Keywords

1 Introduction

The linguistic analysis must go through a first step of lexical analysis, which consists of testing the membership of each word of the text to the Arabic vocabulary. So, we must begin with the formalization of the Arabic vocabulary [2]. Verbs cover a large part of Arabic vocabulary. Each Arabic verb has a one single root, also called radical, and a single pattern. In addition to these two components, the verb has other morphological properties that we are going to detail.

The verb is classified into several categories according to the number and the nature of its root letters. The verbs that have 3 letters (called trilateral verbs) form 64% of Arabic verbs, like the verb (to write - - KaTaBa), those that have 4 letters (called quadrilateral verbs) form 33% of Arabic verbs, like the verb (to assure - - TaMAaNa), and those that contain 5 letters, form the rest of the percentage [3], the most frequently ones are those that have 3 radical letters.

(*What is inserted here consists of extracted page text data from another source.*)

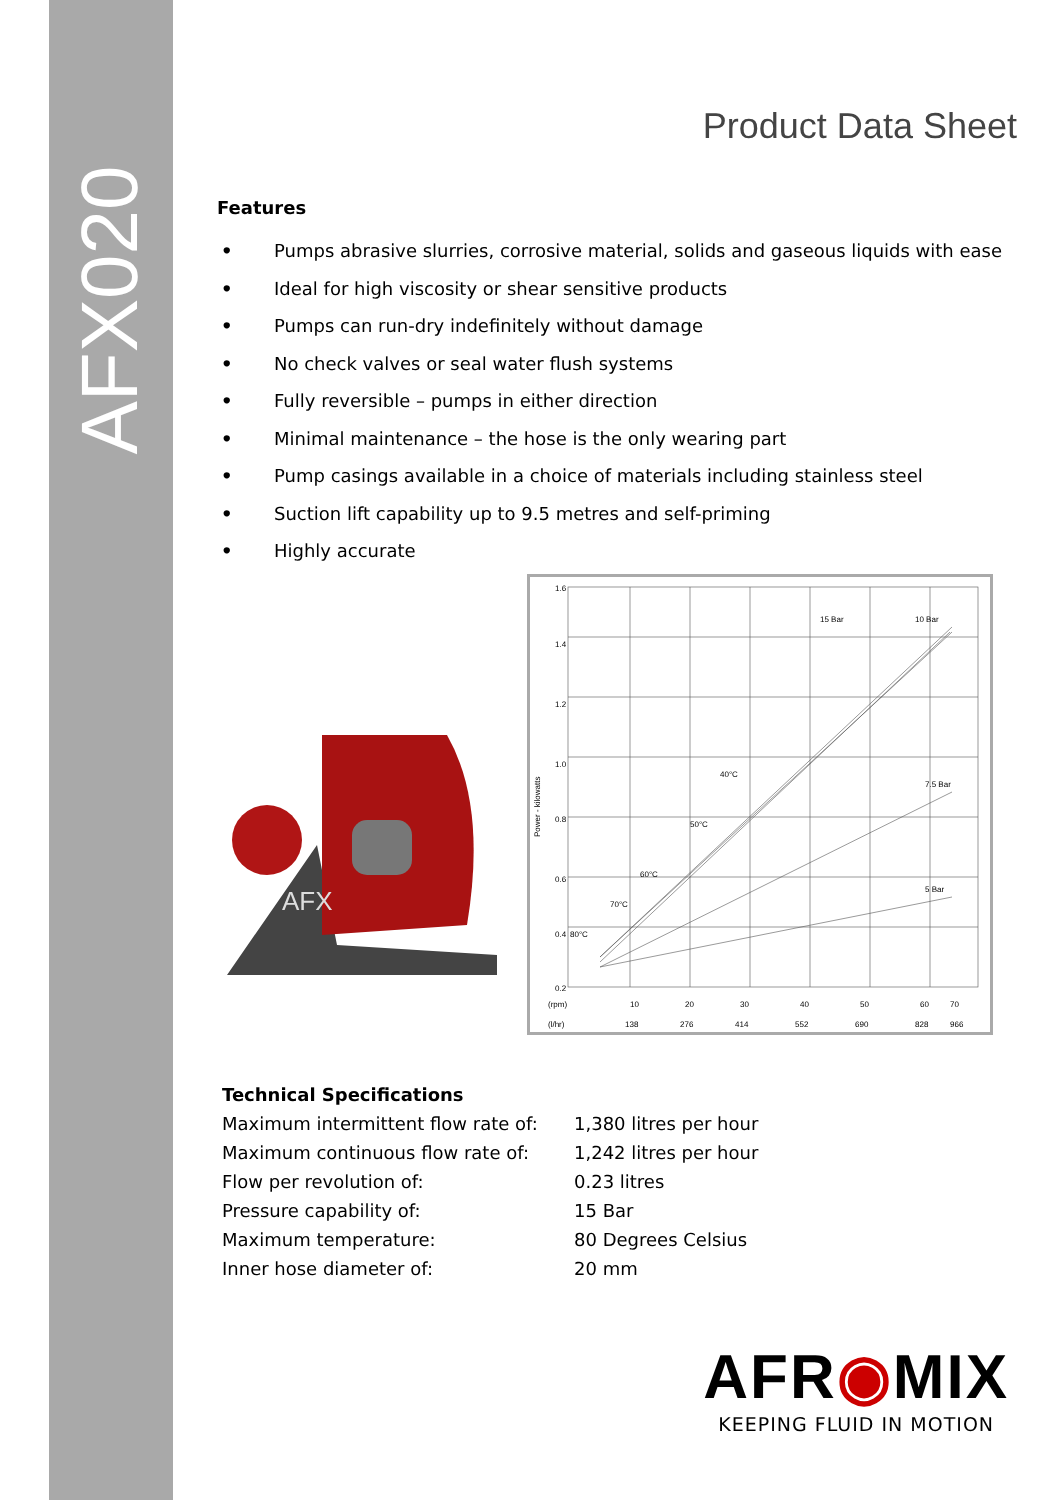AFX020
Product Data Sheet
Features
• Pumps abrasive slurries, corrosive material, solids and gaseous liquids with ease
• Ideal for high viscosity or shear sensitive products
• Pumps can run-dry indefinitely without damage
• No check valves or seal water flush systems
• Fully reversible – pumps in either direction
• Minimal maintenance – the hose is the only wearing part
• Pump casings available in a choice of materials including stainless steel
• Suction lift capability up to 9.5 metres and self-priming
• Highly accurate
AFX
1.6
1.4
1.2
1.0
0.8
0.6
0.4
0.2
Power - kilowatts
10 Bar
15 Bar
7.5 Bar
5 Bar
40°C
50°C
60°C
70°C
80°C
(rpm)
10
20
30
40
50
60
70
(l/hr)
138
276
414
552
690
828
966
| Technical Specifications | |
| Maximum intermittent flow rate of: | 1,380 litres per hour |
| Maximum continuous flow rate of: | 1,242 litres per hour |
| Flow per revolution of: | 0.23 litres |
| Pressure capability of: | 15 Bar |
| Maximum temperature: | 80 Degrees Celsius |
| Inner hose diameter of: | 20 mm |
AFR◉MIX
KEEPING FLUID IN MOTION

In this paper we give an overview about the first and the only dictionary that was implemented in NooJ platform (EL-DiCar), then we present a theoretical study that reflects the linguistic side of our work, and answers the question: why do we have to specify the root and the pattern during the formalization of Arabic vocabulary especially verbs? And, We also give the linguistic classification of Arabic verbs that we have adopted during the formalization process, as a first part, the second part is the practical study which is the implementation of the theoretical study that was enumerated in the first part of the article, using NooJ platform importantly; we are going to detail the dictionary structure, and give an example of our own lexical grammar that we have implemented to generate the inflectional and the derivational forms of all dictionary entries. In addition to that we are going to present the annotations as the result of the text linguistic analysis. Finally, we are going to present the comparison results between the search operation using root and pattern in our dictionary and the lemma search in the previous dictionary.

2 Related Works

As far as the previous works in NooJ platform are concerned, there is only one dictionary called the Arabic EL-DiCar dictionary that is based on lemma approach. EL-DiCar retrieves all inflectional and derivational forms of one entry using lemma search. It contains, in addition to the Arabic words, 10375 fully vowelled entries of verbs; each entry represents third person, singular, masculine and perfect verbs [4]. These entries are not related to each other even if they share the same root. For example: the verb (to write – KaTaBa – كَتَبَ), the verb (to write a letter - iKTataBa – اِكْتَتَبَ), the noun (library – maKTaBa - مَكْتَبَة) and the noun (book – KiTaB- كِتَاب) share the same root that is: [ktb-كتب], but they are not linked to each other in this dictionary; entries have no relation between them whereas the dictionary is based on lemma. This limits the search operation, and makes the application of several operations on the text like retrieving concepts or the auto-correction more complex. Our model that is based on root and pattern approach retrieves all entries with their inflectional and derivational forms that share the same root. It can also we can extract concepts within a text using pattern search even if these concepts do not share the same root.

3 Theoretical Study

3.1 Arabic Verb Morphology

Arabic morphology exhibits rigorous and elegant logic. It consists primarily of a system of consonant roots, which interlocks with pattern to form most Arabic words, especially verbs [5]. With the same root we can derive several words by using different patterns. In this context it is necessary to provide a definition of root and pattern:

A root is a relatively invariable discontinuous bound morpheme, represented by two to five phonemes, typically three consonants in a certain order, which interlocks with a pattern to form a stem [5]. For instance, the verb (to write, KaTaBa - كَتَبَ) has the root letters (KTB-كتب), that are interlocked with the pattern . To clarify, the first letter in the root will be substituted with the first letter in the pattern and so on. This process of interlocking aims to form the verb (to write, KaTaBa-كَتَبَ), as well as the quadrilateral roots like the root and the pattern that gives the verb (to assure –TaMAaNa - طَمْأَنَ).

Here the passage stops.